Florida’s plan to build a commercial space launch center on about 200 acres of the Merritt Island National Wildlife Refuge, near the Kennedy Space Center, drew sharp criticism from environmentalists during a hearing. The refuge includes 18 federally listed endangered species, Reuters reports.
A draft environmental impact statement by the Federal Energy Regulatory Commission found that the Constitution Pipeline Project and Wright Interconnect Project, which would build 124 miles of 30-inch-diameter natural gas pipeline in Pennsylvania and New York, would have some adverse environmental impacts but these impacts can be reduced to less-than-significant levels.
California Energy Commission chair Robert Weisenmiller said the state may allow owners to delay retiring some gas-fired generators that faced closure under rules restricting once-through cooling from ocean water.

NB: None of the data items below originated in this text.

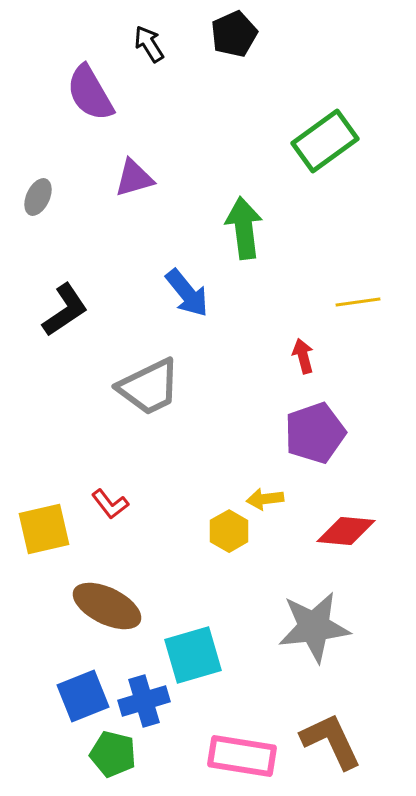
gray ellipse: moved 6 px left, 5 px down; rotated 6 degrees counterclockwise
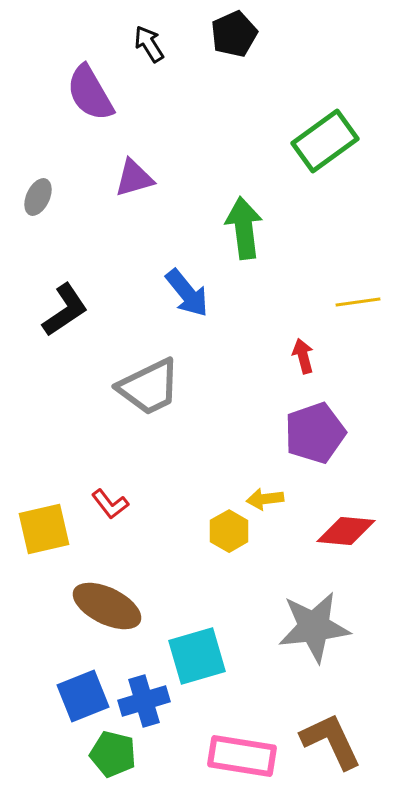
cyan square: moved 4 px right, 1 px down
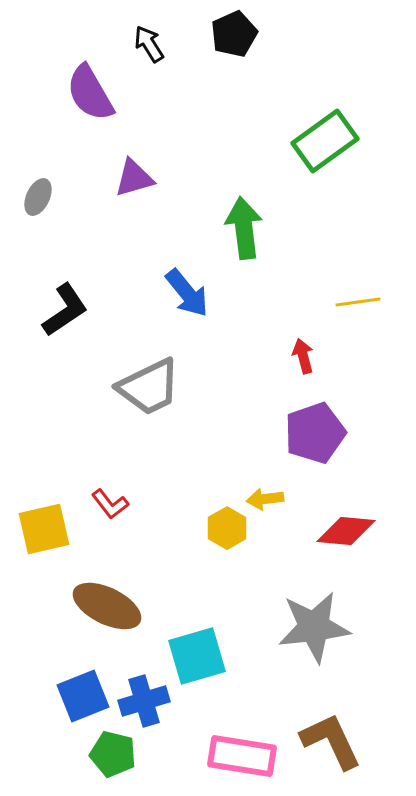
yellow hexagon: moved 2 px left, 3 px up
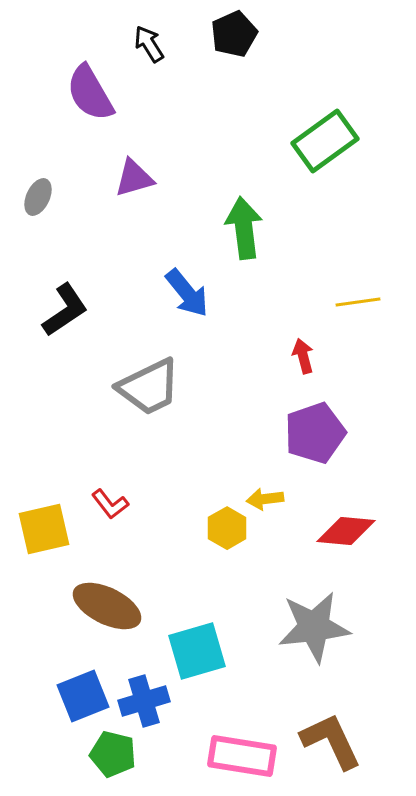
cyan square: moved 5 px up
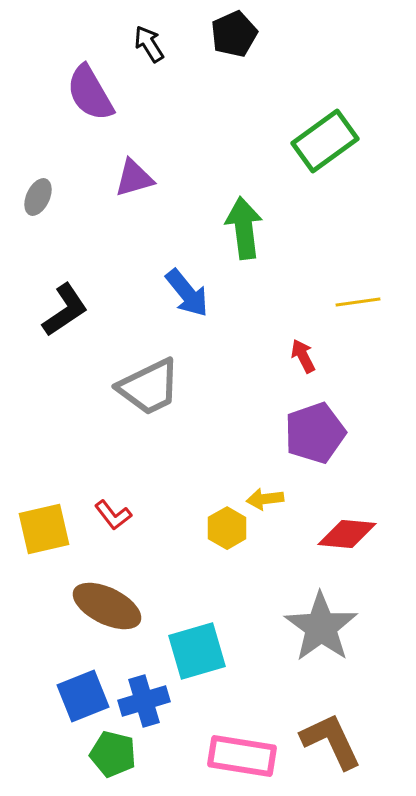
red arrow: rotated 12 degrees counterclockwise
red L-shape: moved 3 px right, 11 px down
red diamond: moved 1 px right, 3 px down
gray star: moved 7 px right; rotated 30 degrees counterclockwise
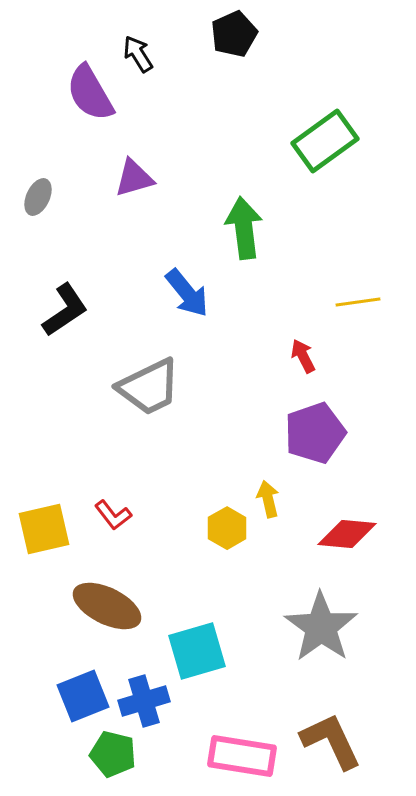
black arrow: moved 11 px left, 10 px down
yellow arrow: moved 3 px right; rotated 84 degrees clockwise
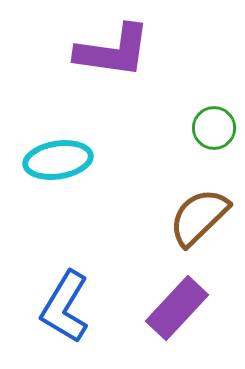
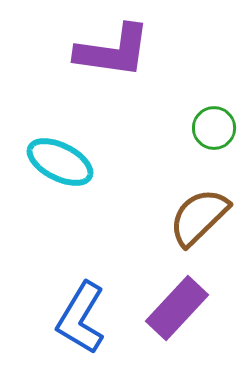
cyan ellipse: moved 2 px right, 2 px down; rotated 36 degrees clockwise
blue L-shape: moved 16 px right, 11 px down
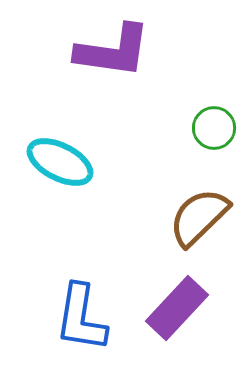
blue L-shape: rotated 22 degrees counterclockwise
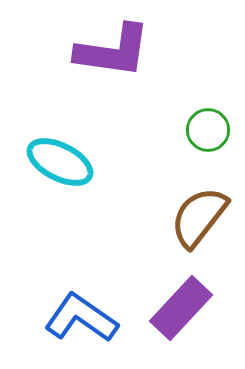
green circle: moved 6 px left, 2 px down
brown semicircle: rotated 8 degrees counterclockwise
purple rectangle: moved 4 px right
blue L-shape: rotated 116 degrees clockwise
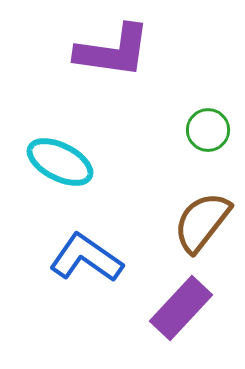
brown semicircle: moved 3 px right, 5 px down
blue L-shape: moved 5 px right, 60 px up
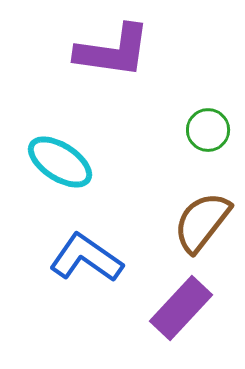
cyan ellipse: rotated 6 degrees clockwise
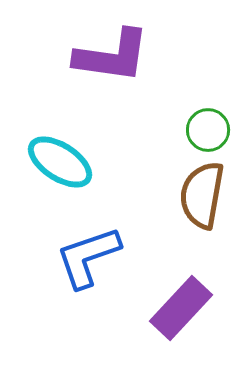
purple L-shape: moved 1 px left, 5 px down
brown semicircle: moved 27 px up; rotated 28 degrees counterclockwise
blue L-shape: moved 2 px right, 1 px up; rotated 54 degrees counterclockwise
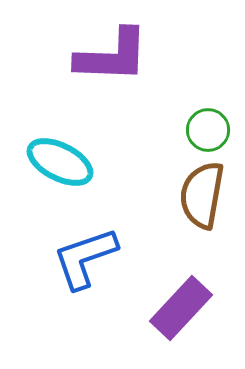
purple L-shape: rotated 6 degrees counterclockwise
cyan ellipse: rotated 6 degrees counterclockwise
blue L-shape: moved 3 px left, 1 px down
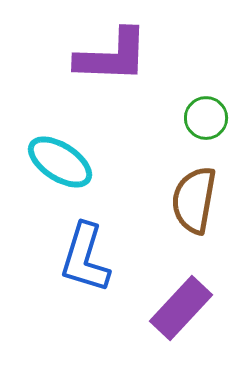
green circle: moved 2 px left, 12 px up
cyan ellipse: rotated 6 degrees clockwise
brown semicircle: moved 8 px left, 5 px down
blue L-shape: rotated 54 degrees counterclockwise
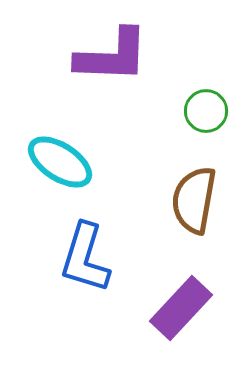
green circle: moved 7 px up
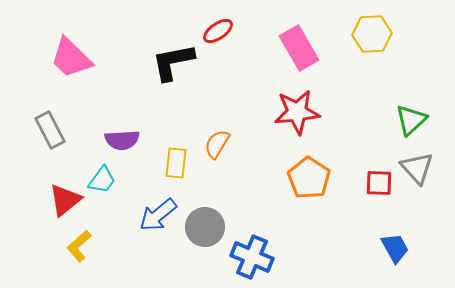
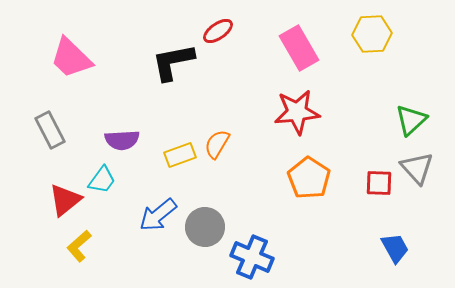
yellow rectangle: moved 4 px right, 8 px up; rotated 64 degrees clockwise
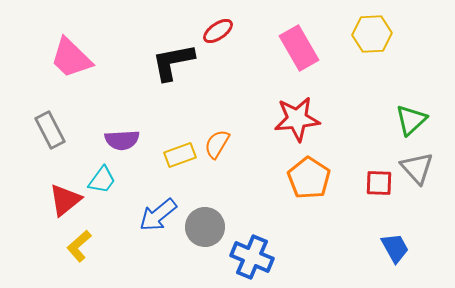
red star: moved 7 px down
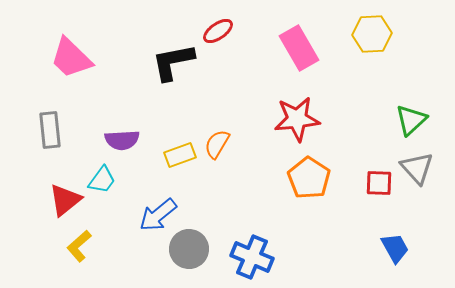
gray rectangle: rotated 21 degrees clockwise
gray circle: moved 16 px left, 22 px down
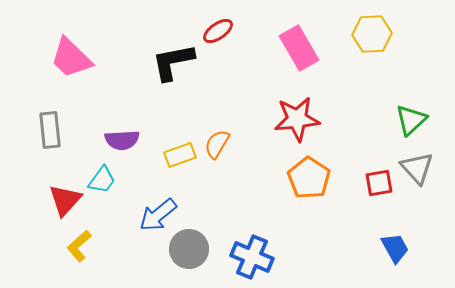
red square: rotated 12 degrees counterclockwise
red triangle: rotated 9 degrees counterclockwise
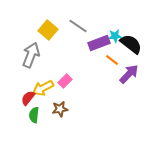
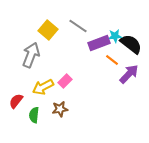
yellow arrow: moved 1 px up
red semicircle: moved 12 px left, 3 px down
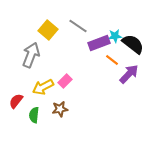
black semicircle: moved 2 px right
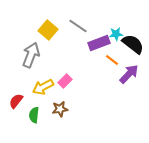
cyan star: moved 1 px right, 2 px up
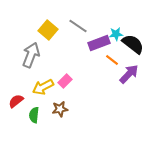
red semicircle: rotated 14 degrees clockwise
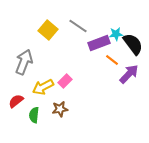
black semicircle: rotated 15 degrees clockwise
gray arrow: moved 7 px left, 7 px down
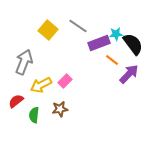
yellow arrow: moved 2 px left, 2 px up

State regulators are re-examining the timelines because of the loss of 2 GW of power from the shuttered San Onofre nuclear plant, Reuters reports.
The Sierra Club, Earthworks and Citizens for a Healthy Fort Collins filed a motion to intervene in the Colorado Oil and Gas Association’s lawsuit against the city of Fort Collins. The association is trying to overturn a five-year fracking ban that the city passed through a ballot measure in November.
Noble Energy, Anadarko and Encana are supporting tighter Colorado regulations designed to cut pollution from wells, pipelines and processing plants, the Denver Business Journal reports.
Canadian mining company Infinito Gold has filed a request for arbitration with a World Bank court in its dispute with the Costa Rica government over the Las Crucitas mining concession, which the government revoked in 2010 over environmental and legal concerns, the Tico Times reports.
The UK government announced that its Code of Practice for Material Recycling Facilities in England and Wales will come into effect in October. The code will require quality testing for facilities that process over 1000 metric tons of materials a year, Waste Management World reports.
Three companies that operate four seafood processing vessels in federal waters off the coast of Alaska have settled violations of Clean Water Act permits, relating to the discharge of pollutants from seafood waste, the EPA says. Golden Fleece will pay a fine of over $136,000, Blue North Fisheries will pay $94,500, and The Fishing Company of Alaska will pay $44,000.